Alla luce del recente disastro ambientale registrato in Italia, e più precisamente in Emilia Romagna, è normale guardare con più attenzione ad una condizione che sta affliggendo un numero crescente di persone, specialmente giovani perlopiù appartenenti alla Generazione Z: L’eco-ansia.
Fino ad ora però, alla Generazione Z è stato imputato il fatto di spingere troppo verso lo smart working e nel lavoro da remoto, considerato alienante e causa di altre patologie. Ma oltre a dare nuove possibilità lavorative a chi vive in luoghi, appunto, remoti, il remote working potrebbe essere una parziale soluzione all’eco-ansia.
L’eco-ansia è definita come “la sensazione generalizzata che le basi ecologiche dell’esistenza siano in procinto di crollare” (Albrecht, 2019). In altre parole, la situazione climatica attuale provoca un malessere reale e piuttosto allarmante nelle persone, tanto che in alcuni casi l’eco-ansia è talmente forte da risultare necessario un supporto terapeutico.
L’American Psychological Association (APA) e l’Organizzazione Mondiale Della Sanità (OMS) non hanno ancora riconosciuto questa forma d’ansia come condizione diagnosticabile. Tuttavia, il dibattito sembra propendere per una sua prossima inclusione in questa categoria.
Testimonianza del fatto che l’argomento suscita quantomeno preoccupazione nella comunità scientifica e tra gli enti governativi, è il recente studio portato a termine dall’Osservatorio Europeo del Clima e della Salute e pubblicato come “Climate change impacts on mental health in Europe. An overview of evidence (2022).”
Da una disamina dello studio, si evince che forme di ansia, depressione e disturbo post-traumatico da stress, sono spesso la conseguenza di una serie di circostanze che appaiono fuori dal controllo diretto dei soggetti afflitti.
Quindi, la sensazione di non avere il controllo su un tema così delicato, contribuisce in modo determinante all’aumento di uno stato d’inquietudine. Verrebbe naturale pensare che qualsiasi cosa in grado di dare maggior potere decisionale sul proprio impatto ambientale, risulterebbe terapeutica.
Ecco che il remote working potrebbe arrivare in soccorso dei più giovani che, lavorando dalla propria abitazione o da un luogo da loro scelto, riuscirebbero a ridurre drasticamente il consumo energetico, o perlomeno, avere il controllo di come gestire le proprie risorse. Ma in che modo?

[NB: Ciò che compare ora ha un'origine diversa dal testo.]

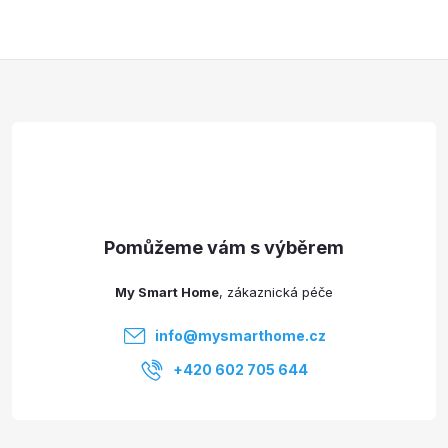
Z
á
p
a
t
My Smart Home
í
info
@
mysmarthome.cz
+420 602 705 644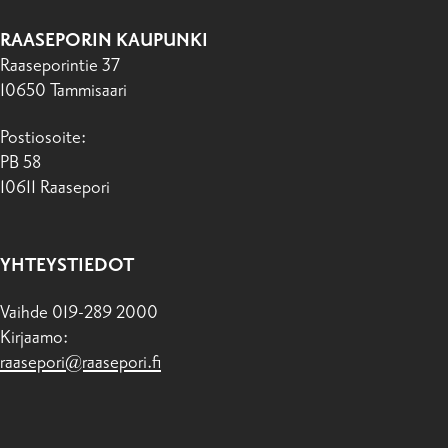
RAASEPORIN KAUPUNKI
Raaseporintie 37
10650 Tammisaari
Postiosoite:
PB 58
10611 Raasepori
YHTEYSTIEDOT
Vaihde 019-289 2000
Kirjaamo:
raasepori@raasepori.fi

Il primo dato alquanto eloquente mostra chiaramente che l’auto privata, perlopiù a benzina o gasolio, sia il mezzo scelto dal 76,4% della popolazione che si reca a lavoro. Secondo alcuni dati questa tendenza incide per il 50% dell’immissione di polveri sottili nell’aria. Il remote working risolverebbe questo problema, o darebbe l’opportunità, almeno, di non sentirsi parte di esso.

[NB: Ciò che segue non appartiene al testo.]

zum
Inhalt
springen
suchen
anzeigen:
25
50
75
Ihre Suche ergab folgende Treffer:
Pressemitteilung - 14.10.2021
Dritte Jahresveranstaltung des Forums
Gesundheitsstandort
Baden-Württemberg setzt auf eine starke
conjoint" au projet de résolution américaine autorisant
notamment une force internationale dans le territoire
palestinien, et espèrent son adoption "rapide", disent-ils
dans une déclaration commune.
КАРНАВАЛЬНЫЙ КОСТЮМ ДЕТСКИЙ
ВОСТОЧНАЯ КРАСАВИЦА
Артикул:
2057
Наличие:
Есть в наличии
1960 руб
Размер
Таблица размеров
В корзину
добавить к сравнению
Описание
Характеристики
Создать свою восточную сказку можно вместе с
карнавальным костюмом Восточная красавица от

Altra questione è il consumo di energia elettrica. Andare in un ufficio in cui ci sono utenze accese giorno e notte accresce inutilmente l’irrequietezza dovuta ad un consumo, in molti casi, irresponsabile. Ecco che avere la possibilità di decidere come utilizzare la propria energia può avere un impatto positivo sulla salute mentale degli utenti. Come? Per esempio, utilizzando lampade al led, che può portare ad un risparmio energetico del 30% circa.
Altri studi hanno dimostrato come lo smart working, e più precisamente il lavoro da remoto, abbia inciso positivamente sulla riduzione dell'inquinamento. Durante il recente lockdown le emissioni di CO2 sono diminuite del 20% circa, ma sono rimaste un 10% al di sotto della media anche dopo il ritorno alla nuova normalità, in cui il lavoro da remoto ha mantenuto un livello superiore rispetto alla pre-pandemia.
In conclusione, le aziende che, come sembra, tengono sempre più in considerazione la salute mentale dei propri dipendenti, devono per forza di cose mantenere e, talvolta, incrementare il lavoro da remoto. Così facendo andrebbero a diminuire il loro impatto ambientale oltre ad incrementare la propria reputazione e attrarre i talenti emergenti della Generazione Z, i quali verrebbero messi anche nella condizione di sentirsi un po’ più padroni del loro destino.